* [Data for analysis]

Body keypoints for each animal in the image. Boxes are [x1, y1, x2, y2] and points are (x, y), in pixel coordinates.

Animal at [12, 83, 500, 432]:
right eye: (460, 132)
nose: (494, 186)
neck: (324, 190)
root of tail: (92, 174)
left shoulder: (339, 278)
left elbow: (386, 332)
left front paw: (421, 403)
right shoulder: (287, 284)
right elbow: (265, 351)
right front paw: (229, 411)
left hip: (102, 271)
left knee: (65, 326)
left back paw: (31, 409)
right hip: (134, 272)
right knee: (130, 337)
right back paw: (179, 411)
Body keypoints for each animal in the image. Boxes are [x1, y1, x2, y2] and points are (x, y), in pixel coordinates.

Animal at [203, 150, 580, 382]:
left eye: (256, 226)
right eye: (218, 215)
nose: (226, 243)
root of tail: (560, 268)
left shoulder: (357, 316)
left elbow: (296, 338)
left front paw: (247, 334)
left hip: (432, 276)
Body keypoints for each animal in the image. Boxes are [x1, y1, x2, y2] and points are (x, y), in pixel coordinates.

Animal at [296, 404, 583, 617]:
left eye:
* * *
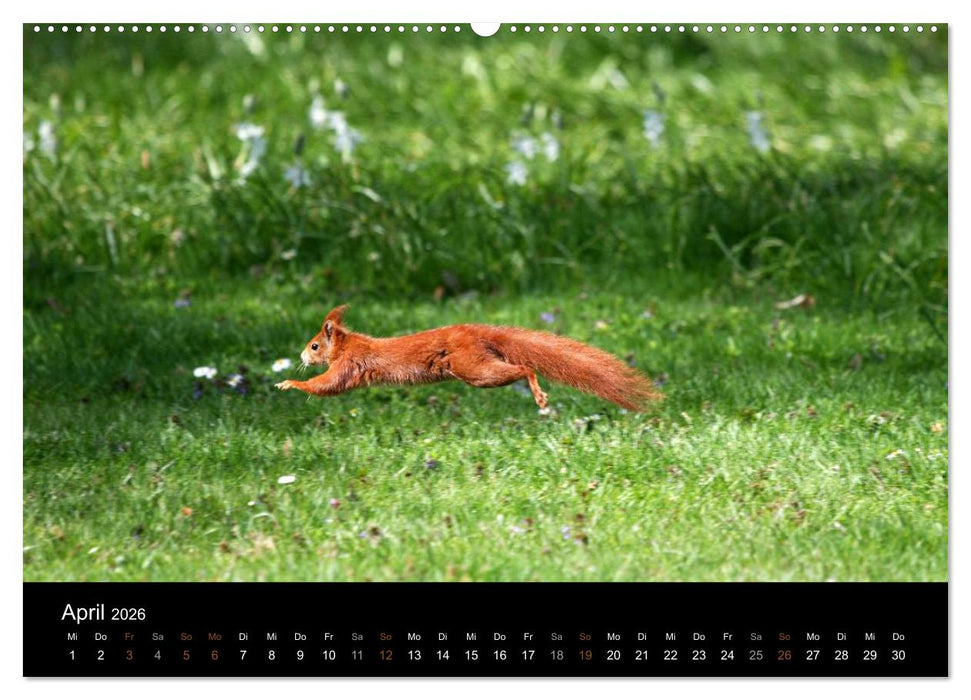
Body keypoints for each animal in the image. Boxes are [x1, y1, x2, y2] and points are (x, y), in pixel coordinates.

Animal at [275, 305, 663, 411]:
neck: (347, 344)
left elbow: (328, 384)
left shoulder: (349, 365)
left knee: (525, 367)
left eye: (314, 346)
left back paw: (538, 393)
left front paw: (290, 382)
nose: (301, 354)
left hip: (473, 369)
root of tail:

* [What you should do] Copy, from the material, each line that holds the string "elbow".

* [Result]
left elbow: (386, 332)
right elbow: (265, 351)
left elbow: (296, 338)
left elbow: (328, 384)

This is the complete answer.